In 1587, Ballyhooly Castle was described in a report to Queen Elizabeth I of England;
“The castle being strongly built upon the Broadwater … in height four stories, double-vaulted and covered with thatch… On the entry to the castle there is a door of iron, double chained and strong for defence”
The castle was built in 1314 by William, son of the “Great” Lord Roche, who in 1300 had become the first Baron of Fermoy. The Norman Roches dominated this area in medieval times. Their strongholds at Ballyhooly, Castlesaffron, Cregg Castle, Glanworth Castle and Castletownroche commanded strategic positions along the Blackwater and its tributaries.
In 1645, during the Confederate War, the castle was occupied by Irish Royalists. It was later recaptured by the Parliamentarian army of Oliver Cromwell, along with all the castles in the Blackwater Valley. In the absence of her husband, Ellen Lady Roche bravely commanded the defence of the family’s principal stronghold at nearby Castletownroche. After a siege, the Cromwellians eventually took the castle and Lady Ellen was hanged in Cork in 1652. The Roche lands were confiscated after the war and divided up among Cromwell’s troops.
Two Ancient Churchyards
Two old churchyards are situated on either side of Ballyhooly Castle. Half way down the hill to the East of the Castle is a gate into an ancient graveyard. Among the graves is a ruined medieval parish church, which was abandoned in 1694. There had been a church on this spot since 1291.
Through a gate immediately to the west of the castle you will find the Church of Ireland (Anglican) parish church which occupies a beautiful spot overlooking the river. Lady Listowel laid the foundation stone in 1880. This stone was taken from the disused protestant church at Bridgetown and brought by horse and cart to Ballyhooly.
Convamore and the Earls of Listowel
Beside the gate to the Church of Ireland there once stood the entrance to Convamore, the County Cork estate of the wealthy Hare family, Earls of Listowel. William Hare MP bought the Convamore estate around the year 1800. Through a clever combination of business and politics he later gained the titles Viscount Ennismore and Earl of Listowel.

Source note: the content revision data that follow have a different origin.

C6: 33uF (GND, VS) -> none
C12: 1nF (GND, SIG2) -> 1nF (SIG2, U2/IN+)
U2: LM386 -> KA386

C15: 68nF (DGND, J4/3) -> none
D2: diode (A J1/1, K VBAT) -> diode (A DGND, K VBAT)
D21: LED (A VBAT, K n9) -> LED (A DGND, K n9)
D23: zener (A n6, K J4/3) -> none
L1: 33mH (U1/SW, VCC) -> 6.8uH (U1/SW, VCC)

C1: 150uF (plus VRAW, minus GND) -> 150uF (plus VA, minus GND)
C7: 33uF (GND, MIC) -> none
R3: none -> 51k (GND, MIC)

The enormous mansion stood within an impressive demesne. The grounds contained a tennis court and a golf course and there were twenty-five full-time employees: cooks, chambermaids, nannies, nurses, butlers, gardeners, ghillies, and gamekeepers. The family held estates of 30,000 acres in Cork and Kerry. William, the third and last Earl to live here was a Lord-in-waiting to Queen Victoria and a veteran of the Crimean War. The magnificent blue cedar, which still stands at Convamore, was planted in 1885 by Edward, Prince of Wales who later became King Edward VII of England.
The Troubles: The War of Independence in Ballyhooly
Little now remains of Convamore which was burnt by the IRA during troubled times in March 1921. The IRA’s claim that Lord Listowel was “an aggressively anti-Irish person” was the cause of great distress to the elderly Earl as he was popular in Ballyhooly and had lived there for 60 years. In retaliation, British soldiers blew up the Castle Tavern pub, situated at the crossroads, south of the River Blackwater.